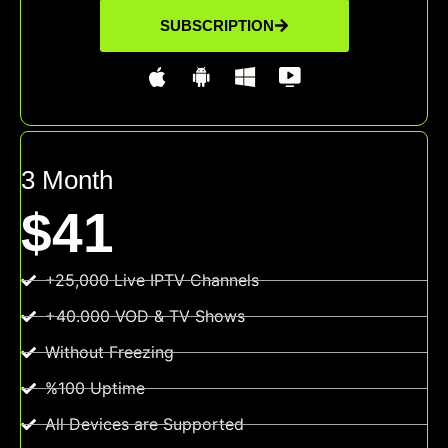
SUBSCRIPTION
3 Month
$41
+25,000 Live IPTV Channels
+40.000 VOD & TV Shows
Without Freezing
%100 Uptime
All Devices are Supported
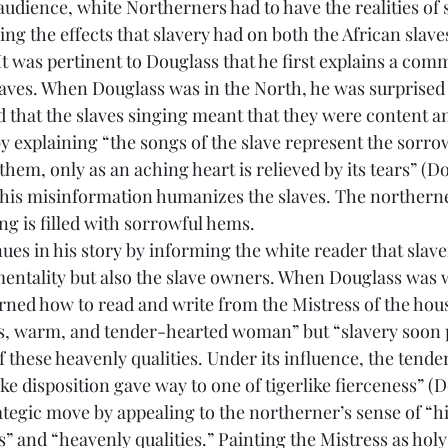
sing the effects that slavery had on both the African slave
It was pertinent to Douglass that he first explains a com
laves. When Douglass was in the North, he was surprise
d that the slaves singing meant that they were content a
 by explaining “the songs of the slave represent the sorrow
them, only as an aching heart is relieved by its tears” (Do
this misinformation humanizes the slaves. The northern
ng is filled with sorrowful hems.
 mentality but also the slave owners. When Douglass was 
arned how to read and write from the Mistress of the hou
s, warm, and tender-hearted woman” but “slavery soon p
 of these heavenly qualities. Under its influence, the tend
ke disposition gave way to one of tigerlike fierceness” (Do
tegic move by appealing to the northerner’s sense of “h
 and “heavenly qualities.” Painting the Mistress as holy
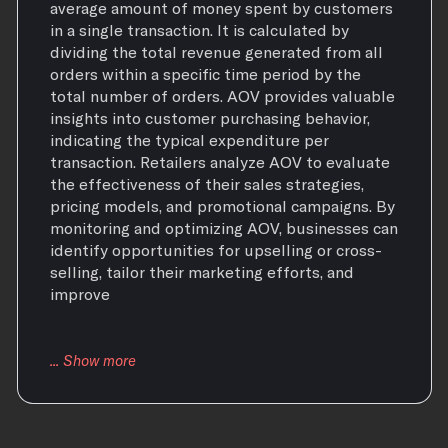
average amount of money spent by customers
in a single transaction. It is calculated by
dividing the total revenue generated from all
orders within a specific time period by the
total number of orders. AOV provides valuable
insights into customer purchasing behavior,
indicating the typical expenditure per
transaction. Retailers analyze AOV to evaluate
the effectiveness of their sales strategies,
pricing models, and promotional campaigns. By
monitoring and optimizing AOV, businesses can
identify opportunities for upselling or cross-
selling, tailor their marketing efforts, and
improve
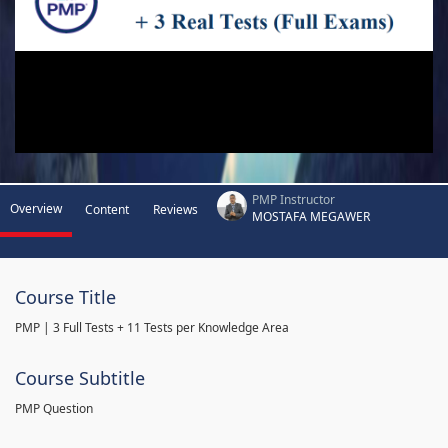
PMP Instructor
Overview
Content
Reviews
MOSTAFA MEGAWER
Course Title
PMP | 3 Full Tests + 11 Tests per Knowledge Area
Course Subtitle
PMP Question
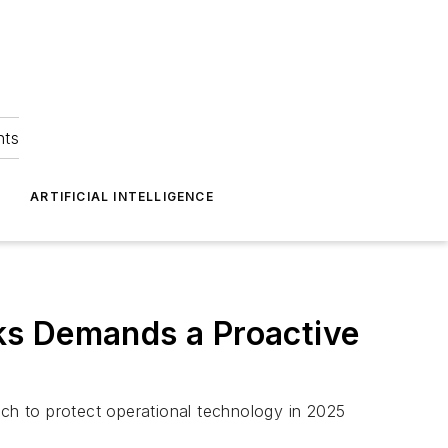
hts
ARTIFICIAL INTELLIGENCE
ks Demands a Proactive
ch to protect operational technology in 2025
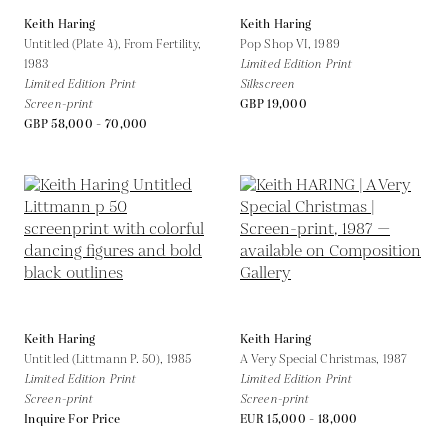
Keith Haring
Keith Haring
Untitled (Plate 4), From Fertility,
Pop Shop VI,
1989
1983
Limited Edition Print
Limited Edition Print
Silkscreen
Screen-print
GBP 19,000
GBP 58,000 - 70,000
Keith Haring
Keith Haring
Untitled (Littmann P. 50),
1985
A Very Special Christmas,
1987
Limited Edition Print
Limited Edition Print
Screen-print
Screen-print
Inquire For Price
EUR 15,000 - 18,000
========
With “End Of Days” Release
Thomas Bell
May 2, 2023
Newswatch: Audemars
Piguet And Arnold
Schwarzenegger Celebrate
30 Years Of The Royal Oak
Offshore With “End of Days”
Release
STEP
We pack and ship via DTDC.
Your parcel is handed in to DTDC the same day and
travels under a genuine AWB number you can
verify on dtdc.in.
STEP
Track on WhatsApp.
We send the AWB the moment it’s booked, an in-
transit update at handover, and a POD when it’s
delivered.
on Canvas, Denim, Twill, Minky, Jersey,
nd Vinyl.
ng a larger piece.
========
## What you have to do:
Please pick out every line above that contains the word "their" and copy each one. Case counts.

## Task answer:
the effectiveness of their sales strategies,
selling, tailor their marketing efforts, and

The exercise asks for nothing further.